Le monde de C21 est impensable. Mais l’histoire montre que l’impensable arrive toujours - qu’il devient inévitable. Mais ce qui est impensable n’est pas inimaginable. Une des fonctions de l’imagination est d’imaginer l’impensable.
Il y a deux éléments dans C21. Le premier élément est le monde réel créé par l’économie, la technologie et l’administration. Elles ont transformé le monde en friche stérile et la société en désert. Tandis que la société s’effondre, l’administration la réorganise pour la contrôler plus facilement. Elle met tout le monde dans des prisons et des ghettos. L’administration et les soldats sont partout, ils défilent dans le ciel mais ne sont jamais vus. Tout cela a lieu dans le futur. L’autre élément de la pièce a lieu dans le présent parce qu’il est déjà dans nos imaginations. Dans la friche stérile, quatre personnes jouent leur drame personnel en termes universels. Cela est dans notre présent parce que, quand nous avons une appréhension ou une peur du futur, le futur lui-même devient un poids réel, objectif, qui pèse sur notre présent. Nous plions sous le poids d’un fardeau que nous ne portons pas encore. Nous plions sous la terreur que nous en avons. Nous plions et nous nous brisons pour nous trouver nous-mêmes. C’est le drame caché qui a lieu aujourd’hui dans notre imagination - déjà ses symptômes apparaissent dans notre vie quotidienne et sociale. Le théâtre trouve les images qui révèlent ce drame caché pour que sa réalité ne nous conduise pas à l’extinction.

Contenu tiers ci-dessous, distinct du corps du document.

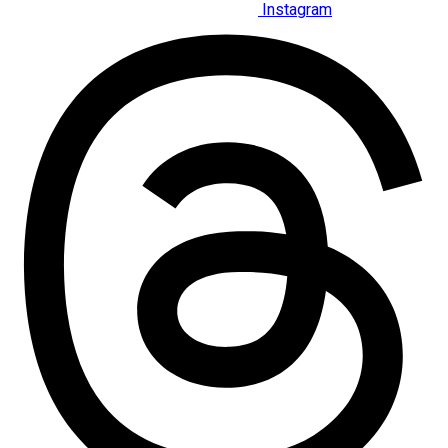
Instagram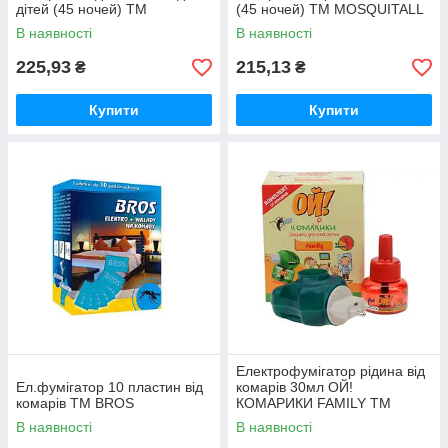
дітей (45 ночей) ТМ
(45 ночей) ТМ MOSQUITALL
MOSQUITALL
В наявності
В наявності
225,93
215,13
₴
₴
Купити
Купити
Електрофумігатор рідина від
Ел.фумігатор 10 пластин від
комарів 30мл ОЙ!
комарів ТМ BROS
КОМАРИКИ FAMILY ТМ
КОСМО-ХИМ
В наявності
В наявності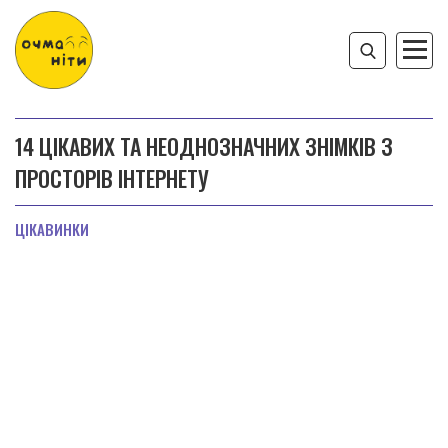
14 ЦІКАВИХ ТА НЕОДНОЗНАЧНИХ ЗНІМКІВ З
ПРОСТОРІВ ІНТЕРНЕТУ
ЦІКАВИНКИ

Une saga nordique décrit la durée d’une vie humaine comme le passage vif d’une hirondelle qui entre dans le grand hall par une fenêtre et ressort par la fenêtre de l’autre côté. Imaginez que les êtres humains se soient détruits et, qu’un jour, une hirondelle trouve un bout de chiffon autrefois tissé par des mains humaines, qu’elle s’envole en le tenant dans son bec pour qu’il serve à la construction de son nid - et que devant cela toute la création frémisse. Les poètes ne peuvent pas raconter cette histoire. Le vestige de chiffon est devenu possible et nous avons déjà fait frémir la création avec nos bombes. Nous devrions avoir peur du futur - nous y sommes déjà allés.